■ Texte fourni
<<<<

Le jour décline, il va falloir sortir de là. Nous sommes en position très avancée et aucun char n’ose plus s’aventurer dans ce guêpier. Si les allemands gagnent du terrain, immanquablement nous allons tomber dans leurs mains. Alors nous dégageons du mieux que nous pouvons le fond du char. Chargeurs et obus sont dégagés et remis, autant que faire se peut, sur les caissons et dans les casiers. Les douilles vides sont écartées pour permettre de dégager le trou d’homme par lequel nous envisageons de sortir.

Trois taquets retiennent la plaque circulaire ; à l’aide d’une petite masse on parvient à les chasser, mais il est impossible de faire tomber la plaque : une couche d’hermétique maintient celle-ci bien collée. Une seule issue nous reste : la porte de la tourelle qui, se trouve à l’opposé du champ de tir des artilleurs allemands. Pruvost sort le premier. Un tir d’arme automatique se déclenche, les balles sifflent et claquent sèchement. Se laissant glisser, il parvient au sol.

>>>>

■ Consignes
(a) D'après le texte fourni, qui sort le premier du char ?
(b) Traduisez en anglais la phrase suivante du texte fourni : « Les douilles vides sont écartées pour permettre de dégager le trou d'homme par lequel nous envisageons de sortir. »

■ Données fournies
<<<<

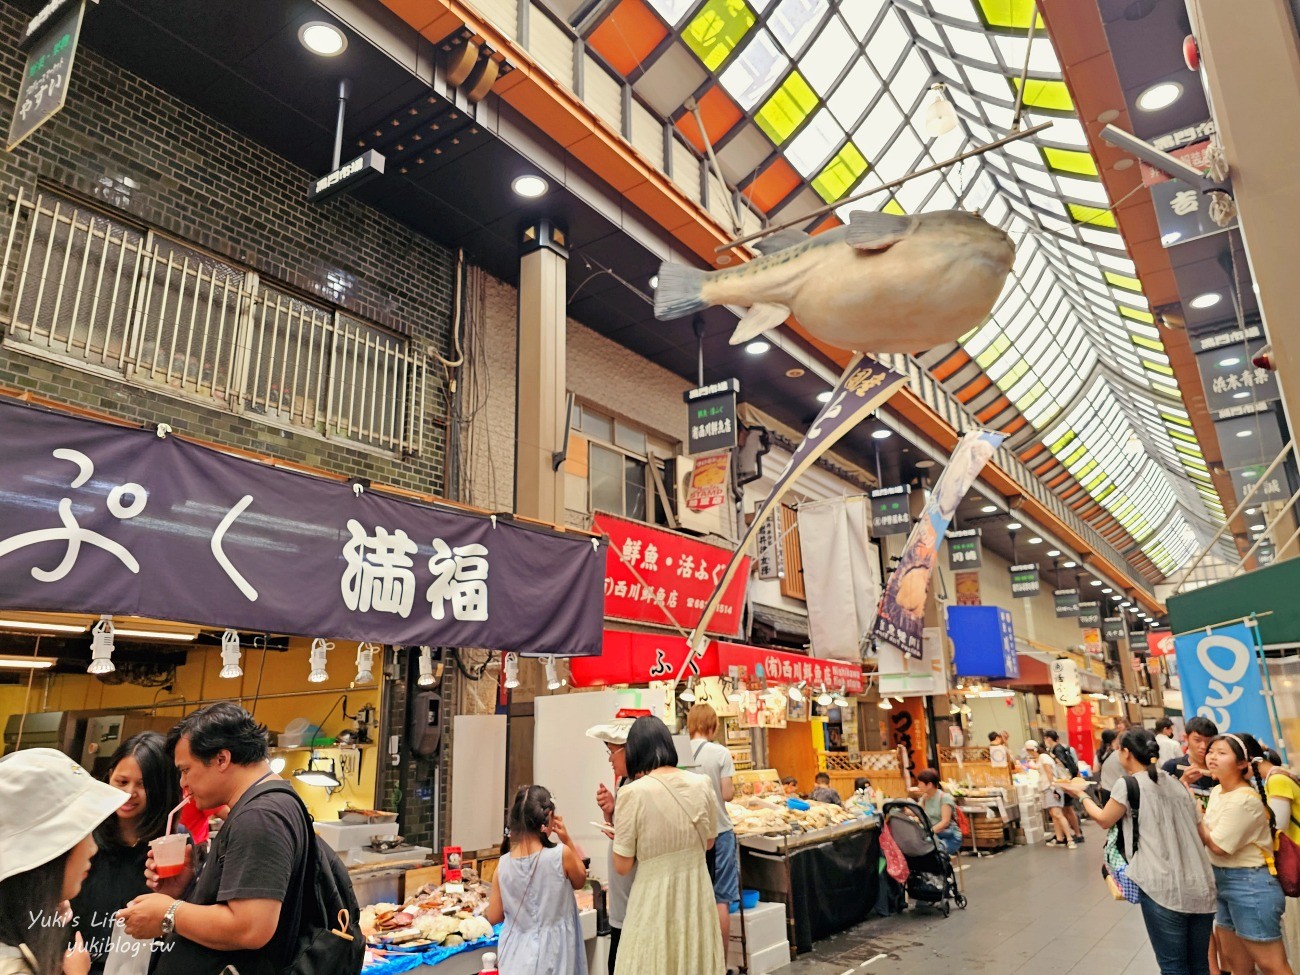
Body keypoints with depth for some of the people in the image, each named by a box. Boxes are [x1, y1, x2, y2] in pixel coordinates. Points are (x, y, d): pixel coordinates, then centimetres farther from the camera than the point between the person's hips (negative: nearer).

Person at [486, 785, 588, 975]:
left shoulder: (503, 864, -7)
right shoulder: (562, 855, -17)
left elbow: (493, 917, 2)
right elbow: (580, 881, 5)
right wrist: (568, 841, 2)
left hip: (515, 957, 3)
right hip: (551, 956, -2)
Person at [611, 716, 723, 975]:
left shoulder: (633, 793, -16)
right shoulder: (701, 784, -3)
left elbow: (623, 866, -9)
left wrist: (618, 837, 8)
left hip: (655, 894, -4)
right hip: (697, 888, 4)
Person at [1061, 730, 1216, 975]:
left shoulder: (1128, 785, -6)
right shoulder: (1174, 782, 12)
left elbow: (1104, 820, 9)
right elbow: (1201, 832, 18)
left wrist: (1081, 794, 24)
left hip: (1163, 888, -6)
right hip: (1200, 887, 7)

>>>>

■ Corrigé
(a) Pruvost sort le premier.

(b) The empty shell casings are pushed aside to clear the hatch through which we plan to get out.